Da descoberta de ninhos na Lagoa do Correia, Sertão de Alagoas, à decepção de encontrá-los vazios, passando ao encantamento de colecioná-los, Maria Amélia Vieira trafega por uma série de imagens aproximando-se do que Gaston Bachelard em sua obra "A poética do Espaço" caracteriza como imagens primordiais. Aquelas em que a primitividade do homem desperta e, procurando recolher-se em seu canto, a felicidade física se traduz em bem-estar.
A superposição de imagens onde homem e animal em seus refúgios se conjugam tão recorrentes na poética literária, vem a ser o tema dessa exposição, onde a interação das coisas que se associam por vezes, se dispersa fluindo outras coisas, seres ou somente imagens.
Se o ninho para o pássaro é uma doce morada, como percebe Bachelard, é por ele ser uma casa de vida, feita para ser habitada durante certo tempo para uma determinada etapa. O ninho assim vivido possui um caráter temporário e se ele se revela como uma imagem fracassada ele tem a virtude de despertar o interesse conduzindo-nos de volta à infância, a sua cosmicidade. Flagrar o ninho real na natureza é se deparar com o ninho vivo como centro de um universo, para onde somos tentados a retornar.
Seus ninhos urbanos, expostos em diferentes ambientes, nos convidam à experiência sensorial de retorno à origem, calcada na imagem primordial do ninho, tendo a árvore e a casa como sua expansão e como material, a argila. Aqui se fazem presentes os ninhos abandonados - colhidos na paisagem sertaneja e para os quais foram criadas as árvores - a parede de taipa que nos remete à morada ancestral, os objetos de cerâmica que moldados como representação dos ninhos, desolados e inertes, passaram misteriosamente à vida.
Outra parte da exposição é reservada à colheita de imagens de ninhos que, feitos pela artista, foram entregues a cada pessoa que encontrou em seu caminho nos últimos anos, recebendo desde então fotos sobre sua evolução. O que resulta no painel compositivo de ninhos que em diferentes lugares abrigam seres inusitados. Através da internet e das redes sociais, o fluxo de ninhos assim participa como elemento interativo e transgressor.

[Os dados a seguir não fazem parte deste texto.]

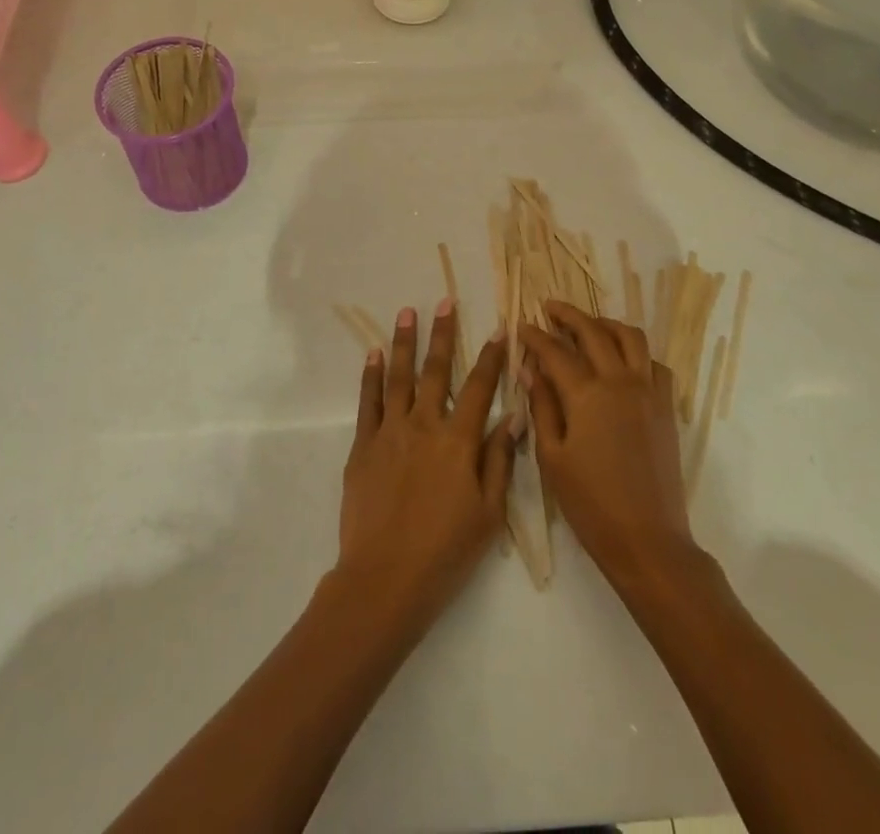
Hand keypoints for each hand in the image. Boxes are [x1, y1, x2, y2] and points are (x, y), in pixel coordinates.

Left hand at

Rompendo limiares e fronteiras, Maria Amélia Vieira, como toda artista contemporânea, interfere de modo incisivo na natureza, dela retirando o tema e a matéria para sua arte e nela inserindo suas obras como novas paisagens. Na avidez incansável de seu labor, a artista modela, desenha, costura e borda, buscando novas bases e suportes para suas ideias e criação. Utilizando tons terrosos como pigmento e a simplicidade do conceito, a metáfora do ninho é bem sucedida em sua proposição estética e humana, demonstrando que tudo que vem a ser criado no espaço pode ser compartilhado: dos experimentos às sensações.